Given text

+-------+

Op-Ed.
Two years on the saddle, the required heavy lifting has sadly not commenced
Two years into his sojourn in power as President and half-way into his four-year term of office, Senator and former Lagos State Governor, Bola Ahmed Tinubu, is on the spot to point Nigerians to how much of the needle he has moved. And truth be told, there is very little to show in real terms.
One factor in the equation is the lacklustre tenure of his predecessor and fellow co-founder of the ruling party, the former military head of state, Muhammadu Buhari. At the time of the presidential elections in 2023, one of Tinubu’s biggest challenges was the underwhelming performance of Buhari. On about all of the scoring points by which governments are judged and assessed, Buhari had failed to impress.
Surviving the Buhari drawback and going on to be declared President is evidently thanks to several other factors, chief among which would be Tinubu’s ebullient political machine. Take away many things from Tinubu, but here is one man who eats, sleeps, and breathes politics. And he stops at almost nothing to achieve his political objectives.

+-------+

Dataset records
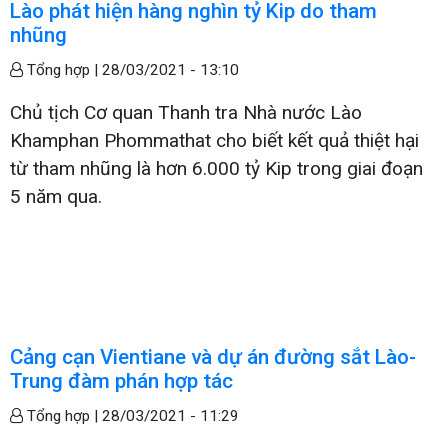
Lào phát hiện hàng nghìn tỷ Kip do tham
nhũng
Tổng hợp |
28/03/2021 - 13:10
Chủ tịch Cơ quan Thanh tra Nhà nước Lào
Khamphan Phommathat cho biết kết quả thiệt hại
từ tham nhũng là hơn 6.000 tỷ Kip trong giai đoạn
5 năm qua.
Cảng cạn Vientiane và dự án đường sắt Lào-
Trung đàm phán hợp tác
Tổng hợp |
28/03/2021 - 11:29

+-------+

Work to complete
• a. From the op-ed on Tinubu's first two years in office, copy the passage that begins at "One factor in" and stops after "his political objectives.".
• b. Answer these questions from the op-ed on Tinubu's first two years in office:
(i) Which state did Tinubu govern before becoming President?
(ii) Who was Tinubu's predecessor as President?
(iii) What does the op-ed name as the chief factor in Tinubu being declared President?

Results for each task
• a.
One factor in the equation is the lacklustre tenure of his predecessor and fellow co-founder of the ruling party, the former military head of state, Muhammadu Buhari. At the time of the presidential elections in 2023, one of Tinubu’s biggest challenges was the underwhelming performance of Buhari. On about all of the scoring points by which governments are judged and assessed, Buhari had failed to impress.
Surviving the Buhari drawback and going on to be declared President is evidently thanks to several other factors, chief among which would be Tinubu’s ebullient political machine. Take away many things from Tinubu, but here is one man who eats, sleeps, and breathes politics. And he stops at almost nothing to achieve his political objectives.

• b.
(i) Lagos State.
(ii) Muhammadu Buhari.
(iii) Tinubu's ebullient political machine.